Researchers at Ohio State University have found evidence that drug trafficking is causing deforestation in remote areas of Honduras, Guatemala, Nicaragua, and other countries in Central America. The group of researchers, led by associate professor of geography Kendra McSweeney, recently published their findings in Science. In response to the anti-trafficking efforts of the United States, especially in Mexico, drug traffickers have begun to move south into Central America, cutting down precious forest land to make secret landing strips and roads. The researchers found that the amount of deforestation in Honduras quadrupled during the same time period in which cocaine movements in the country were at a peak.

Source: Science Daily

New York wants to banish mute swans

Most invasive species — nonindigenous species that hurt the habitats into which they have been introduced — are unappealing and disliked by the public. However, while mute swans are a beautiful species, the New York State Department of Environmental Conservation has declared them an invasive species and aims to eliminate the state’s 2,200 swans by 2025. While they contribute to the pretty scenery of New York, these European swans also attack other waterfowl and people, get in the way of passenger jets, and destroy the natural habitats of ducks and geese that are native to the country. The planned elimination has spurred a war between environmental conservationists and animal-rights activists.

Source: The New York Times

Faster method of creating stem cells

Researchers at the RIKEN Center for Developmental Biology in Kobe, Japan and at Brigham and Women’s Hospital, a teaching affiliate of Harvard Medical School in Boston, have developed a new technique for creating stem cells. The method, which has only been tried on mice, involves turning cells in the body into stem cells by bathing them in an acidic solution for half an hour. While previous methods of creating stem cells were arguably unethical — such as destroying human embryos — or required genetic changes in cells, this method creates stem cells by subjecting specialized cells to stress. The created stem cells were injected into early mice embryos which later reproduced successfully.

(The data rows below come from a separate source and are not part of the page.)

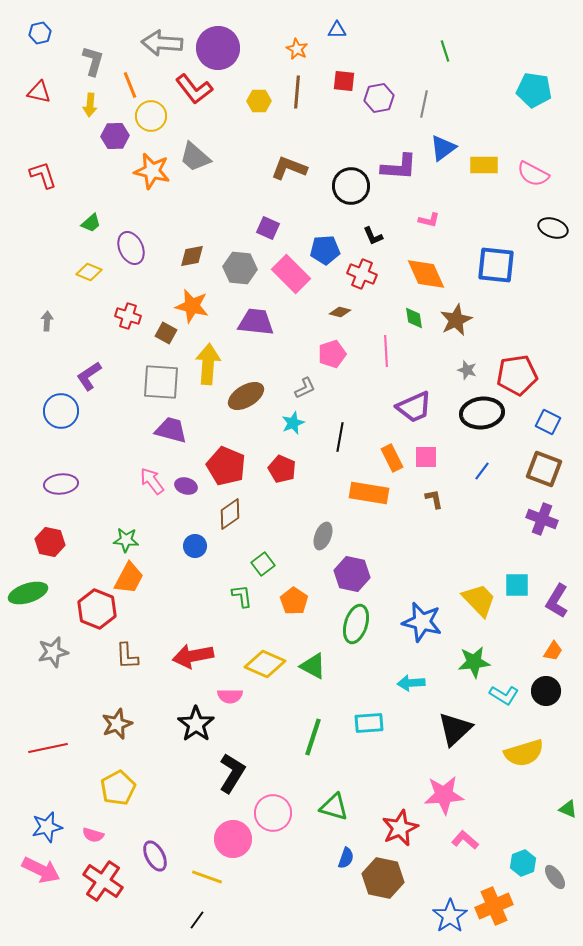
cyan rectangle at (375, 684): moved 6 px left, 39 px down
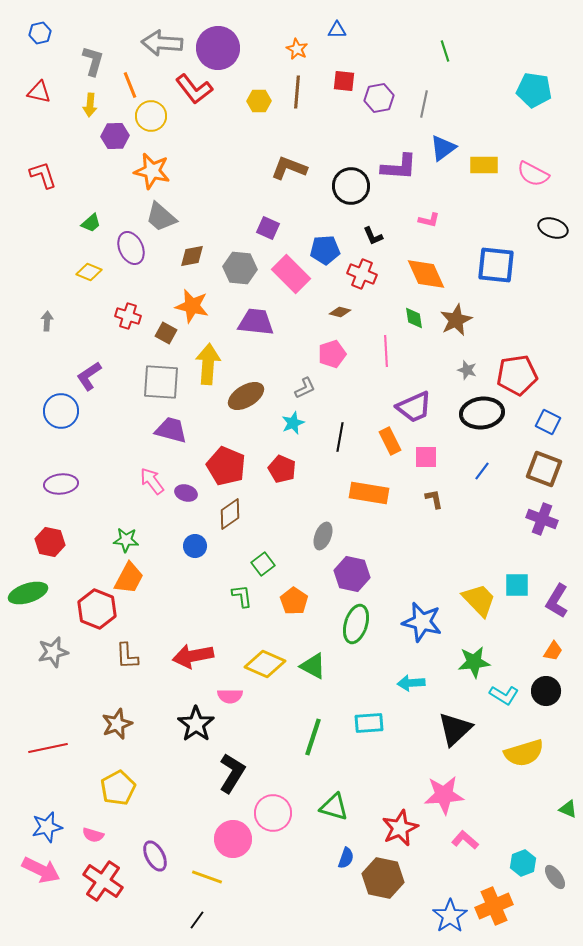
gray trapezoid at (195, 157): moved 34 px left, 60 px down
orange rectangle at (392, 458): moved 2 px left, 17 px up
purple ellipse at (186, 486): moved 7 px down
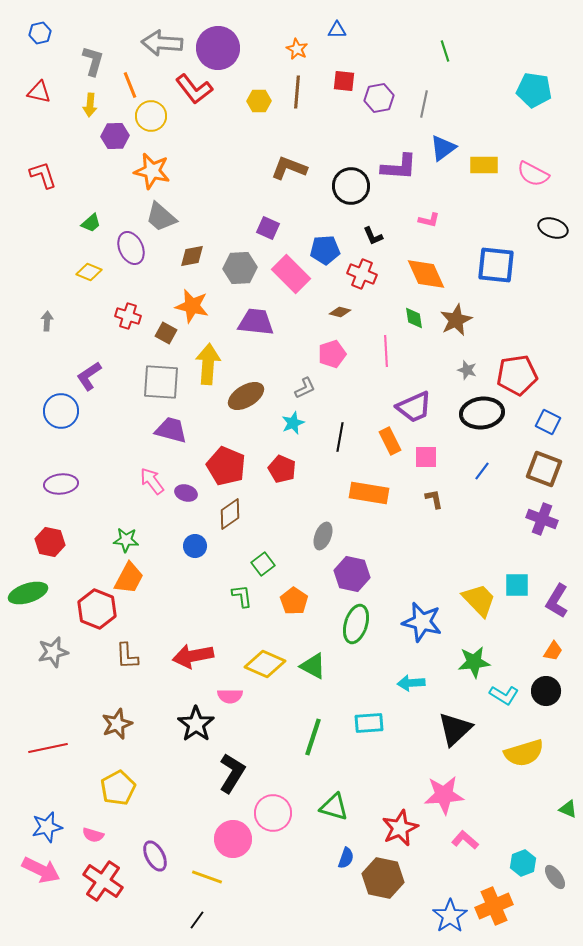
gray hexagon at (240, 268): rotated 8 degrees counterclockwise
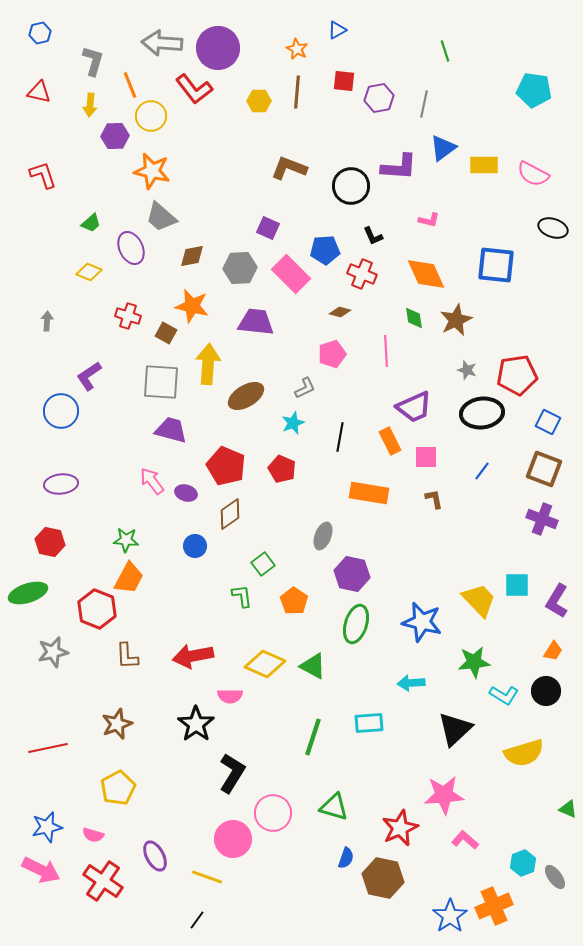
blue triangle at (337, 30): rotated 30 degrees counterclockwise
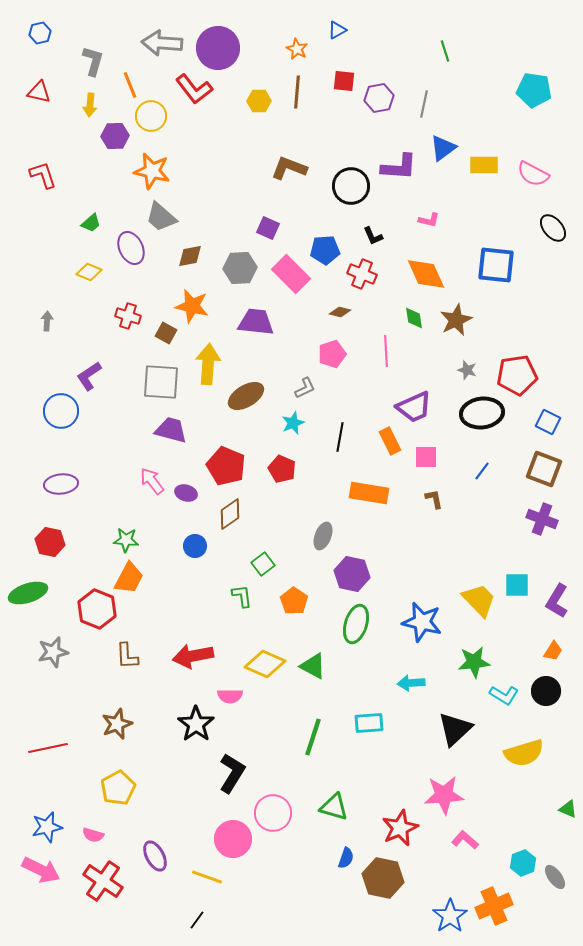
black ellipse at (553, 228): rotated 32 degrees clockwise
brown diamond at (192, 256): moved 2 px left
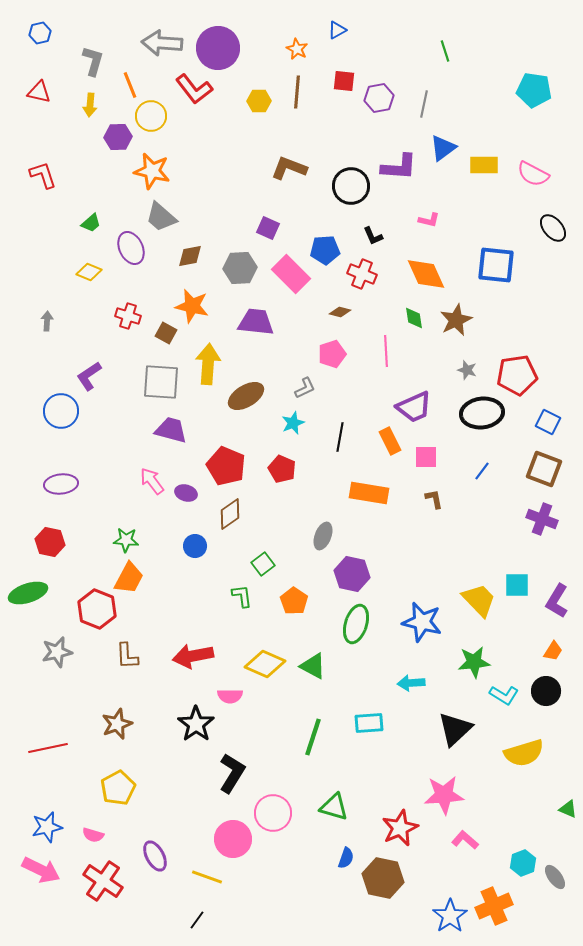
purple hexagon at (115, 136): moved 3 px right, 1 px down
gray star at (53, 652): moved 4 px right
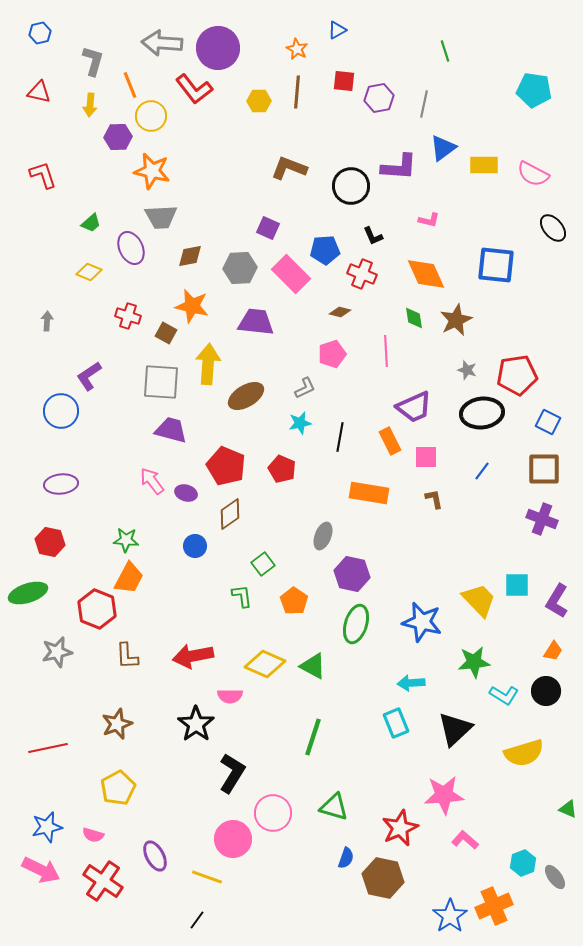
gray trapezoid at (161, 217): rotated 44 degrees counterclockwise
cyan star at (293, 423): moved 7 px right; rotated 10 degrees clockwise
brown square at (544, 469): rotated 21 degrees counterclockwise
cyan rectangle at (369, 723): moved 27 px right; rotated 72 degrees clockwise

Source: The New York Times

Neanderthal DNA in disease genes

Many recent studies have suggested that early human species interbred, causing DNA from archaic humans to exist in people today. Now, Sriram Sankararaman and David Reich of the Harvard Medical School have analyzed how Neanderthal DNA affected Homo sapiens in the past and how it affects modern humans today. They discovered that Neanderthal DNA is found most frequently in genes associated with keratin, the protein found in skin and hair. However, they also found that Neanderthal DNA was prevalent in genes associated with diseases such as Crohn’s disease, type 2 diabetes, and lupus.